A network of people mostly the same age with mostly the same interests at mostly the same skill and experience level is a start, but only a very small start. You need to step outside the institutional setting and build a network that includes retired pros, middle-aged managers, young investors, old experts, and an array of people up and down the world of enterprise across a diverse set of industries.

Fallacy #3: “Leadership” is a skill

In the real world product beats paper every time.

I read a lot of resumes from people who clearly obsess over them. They are spattered with a diverse array of activities and list vague skills like, “Leadership”, and “Integrity”. These don’t indicate anything but an obsession with credentials and titles. You’ve got to demonstrate value creation.

Resumes and degrees are signals. Their only purpose is to let you broadcast that you pass some minimum bar of intelligence and ability. They can’t do much more, and increasingly, they don’t even do well at that minimum signal. Activities are not outcomes. Anyone can join a club or be named treasurer. Few can actually create value in a demonstrable way. The latter crushes the former every time.

Can you show something you’ve actually “shipped”? Do you have an easily verifiable reputation for getting stuff done? Show, don’t tell. Show them the website you built. Show them the number of new page likes your Facebook ad campaign generated. Let them see the customers you served, the money you raised, the newsletter you produced, or the app you launched.

Whether any of these tangible creations succeeded is far less important than whether you finished them. Everyone can sign up for stuff and spout about ideas.

Everyone can pass a class. Very few can deliver results on time. Almost no one can conceive an idea and bring it to life without being forced to be some authority figure.

Focus less on the resume and more on the product.

Fallacy #4: There is one right path

Most likely your future job doesn’t exist yet. Don’t stress about it, this is a good thing.

It’s ridiculously painful to decide what your calling in life is, and what educational and career steps you must take to live it.

Relax. There isn’t a single path that, if missed, will doom you forever. You’re travelling to a largely unknown destination.

How can you plan for that? Simple: don’t try to do what you love, just try to avoid what you don’t.

Make a list of things you really don’t like, aren’t good at, and don’t even really want to be good at. Anything not on that list is fair game. Go try it. When you discover through experience more things you dislike, add them to the list. Pretty soon the field of viable options will begin to narrow. Any step within that field is a step in the right direction.

Fallacy #5: You are an employee

Machines and software are better employees than humans.

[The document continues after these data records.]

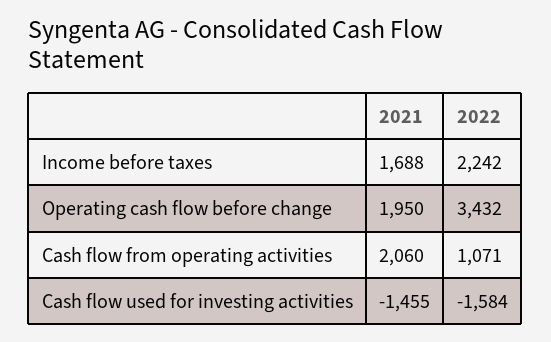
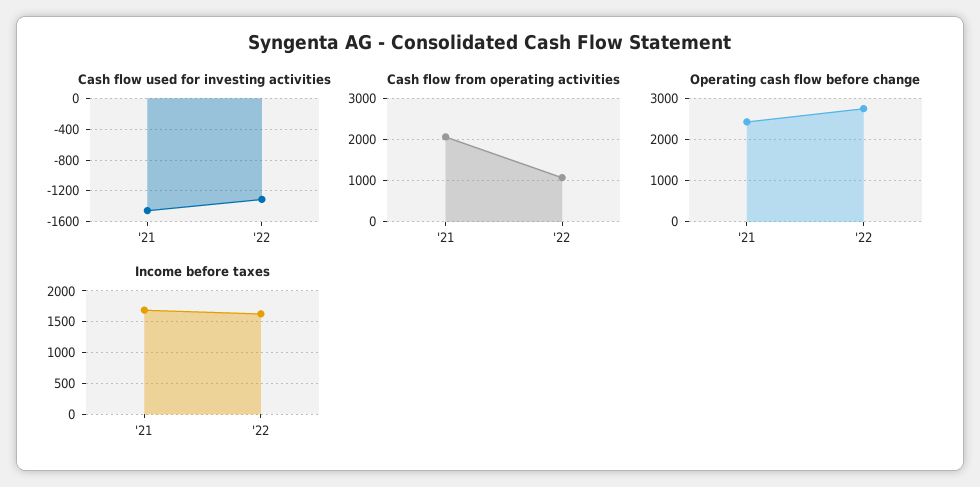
  {
    "Income before taxes": {
      "2021": 1688,
-     "2022": 2242
+     "2022": 1600
    },
    "Operating cash flow before change": {
-     "2021": 1950,
+     "2021": 2400,
-     "2022": 3432
+     "2022": 2800
    },
    "Cash flow from operating activities": {
      "2021": 2060,
      "2022": 1071
    },
    "Cash flow used for investing activities": {
      "2021": -1455,
-     "2022": -1584
+     "2022": -1300
    }
  }

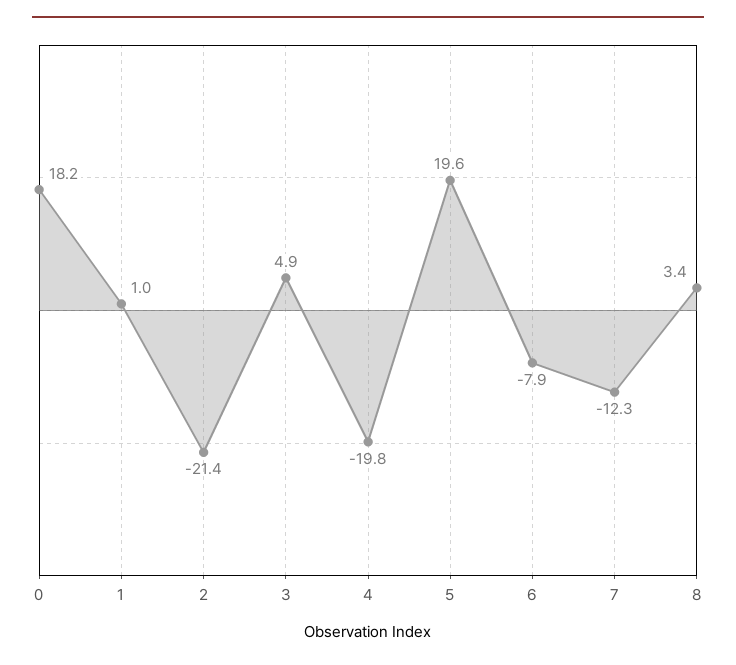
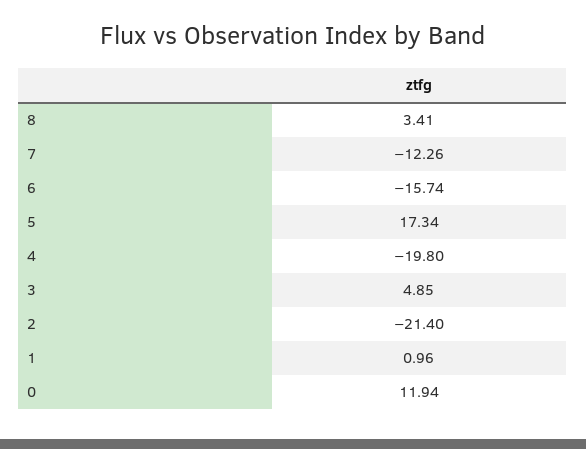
  {
-   "0": 18.2,
+   "0": 11.94,
    "1": 0.96,
    "2": -21.4,
    "3": 4.85,
    "4": -19.8,
-   "5": 19.6,
+   "5": 17.34,
-   "6": -7.9,
+   "6": -15.74,
    "7": -12.26,
    "8": 3.41
  }

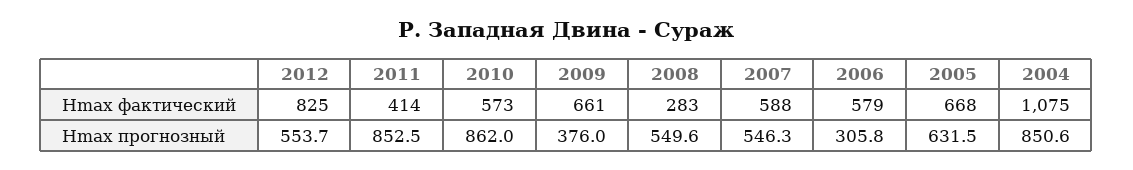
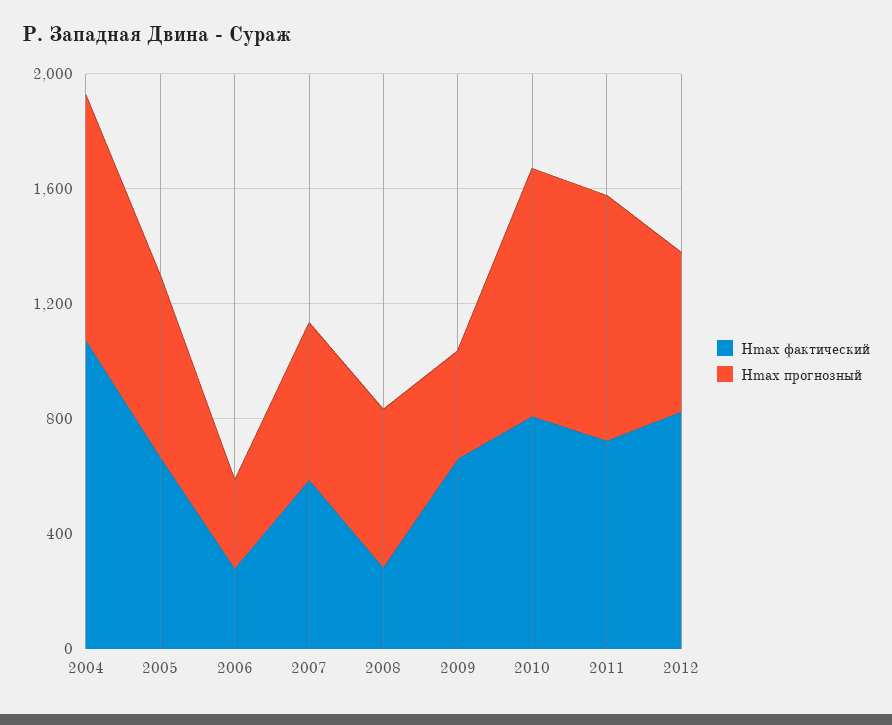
  {
    "Hmax фактический": {
      "2012": 825,
-     "2011": 414,
+     "2011": 700,
-     "2010": 573,
+     "2010": 800,
      "2009": 661,
      "2008": 283,
      "2007": 588,
-     "2006": 579,
+     "2006": 300,
      "2005": 668,
      "2004": 1075
    },
    "Hmax прогнозный": {
      "2012": 553.7,
      "2011": 852.5,
      "2010": 862,
      "2009": 376,
      "2008": 549.6,
      "2007": 546.3,
      "2006": 305.8,
      "2005": 631.5,
      "2004": 850.6
    }
  }

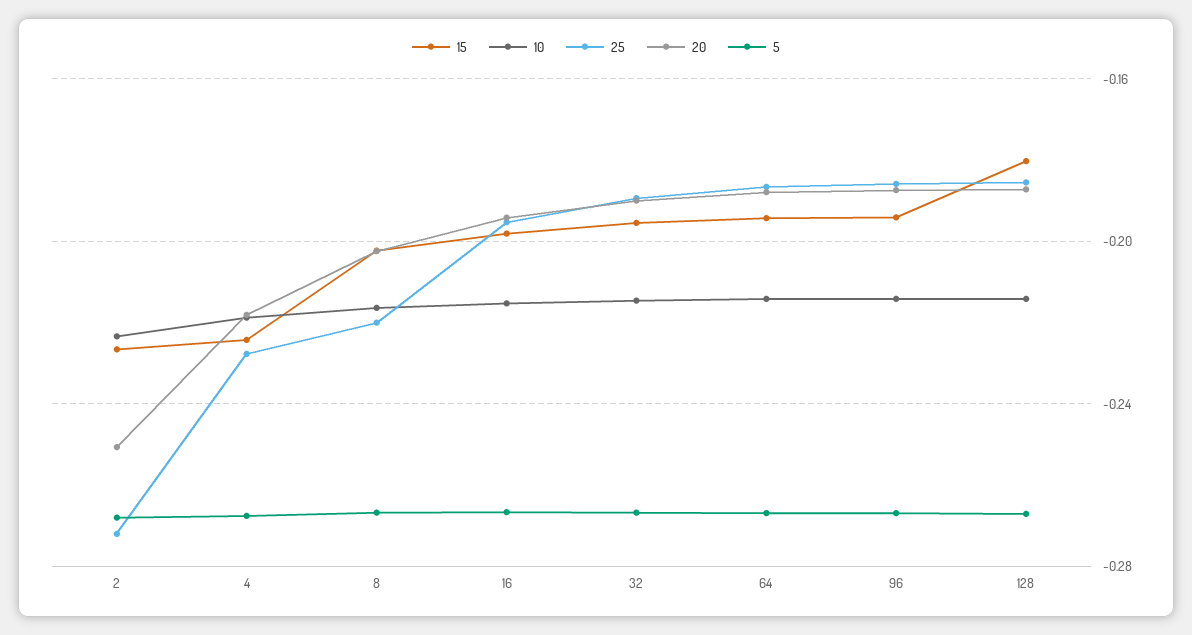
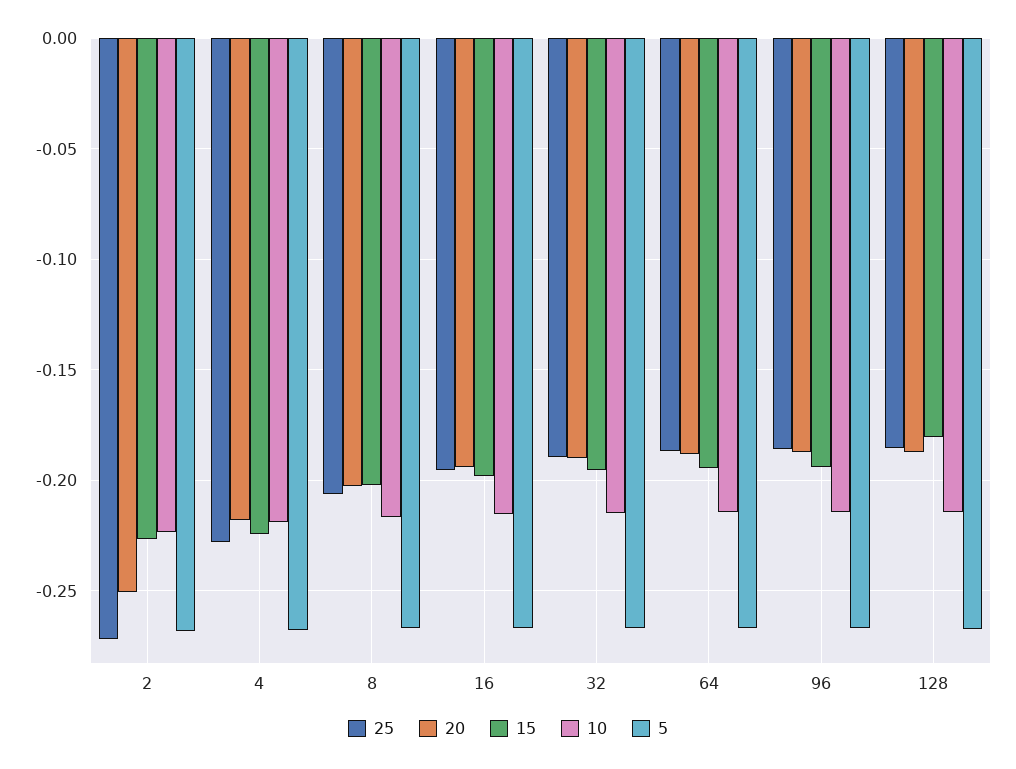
  {
    "15": {
      "2": -0.225,
      "4": -0.225,
      "8": -0.2,
      "16": -0.2,
      "32": -0.195,
      "64": -0.195,
      "96": -0.195,
      "128": -0.18
    },
    "10": {
      "2": -0.225,
      "4": -0.22,
      "8": -0.215,
      "16": -0.215,
      "32": -0.215,
      "64": -0.215,
      "96": -0.215,
      "128": -0.215
    },
    "25": {
      "2": -0.27,
      "4": -0.23,
-     "8": -0.22,
+     "8": -0.205,
      "16": -0.195,
      "32": -0.19,
      "64": -0.185,
      "96": -0.185,
      "128": -0.185
    },
    "20": {
      "2": -0.25,
      "4": -0.22,
      "8": -0.2,
      "16": -0.195,
      "32": -0.19,
      "64": -0.19,
      "96": -0.185,
      "128": -0.185
    },
    "5": {
      "2": -0.27,
      "4": -0.27,
      "8": -0.265,
      "16": -0.265,
      "32": -0.265,
      "64": -0.265,
      "96": -0.265,
      "128": -0.265
    }
  }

So what.

You’ve got one amazing advantage: humans are wonderfully creative and adaptive. Use it. You can’t afford the employee mindset, where you simply specialize, follow orders, and expect your company to do the heavy lifting when it comes to your financial support, happiness, and reputation. You are your own firm, wherever your paycheck may come from.

You’ve got to think like an entrepreneur.

Take ownership of the company vision, whether you created it or not. Understand that you’re not just laying bricks, but building a cathedral. Ask questions. Look for ways to improve, even things outside of your department or direct control. Do one thing to add value to yourself and your company every single day.

This doesn’t mean you should ever consider yourself too good for old fashioned grunt work. Ask any entrepreneur if they’ve ever done their own data entry or toilet scrubbing. They have. It does mean you have to adopt a big-picture mindset and don’t wait for assignments, but look for ways to create value. Whenever possible, just do them rather than asking permission.

As the market changes demand for whatever specialized skills you have may grow or shrink. The one thing that will always be in demand is creative problem solvers who think big and act swiftly.

Conclusion

What does combating all these myths have in common? You can’t wait around for other people to confer status, knowledge, or success on you.

You’ve got to take the reins and build your own education and career, and it all begins with a mindset shift.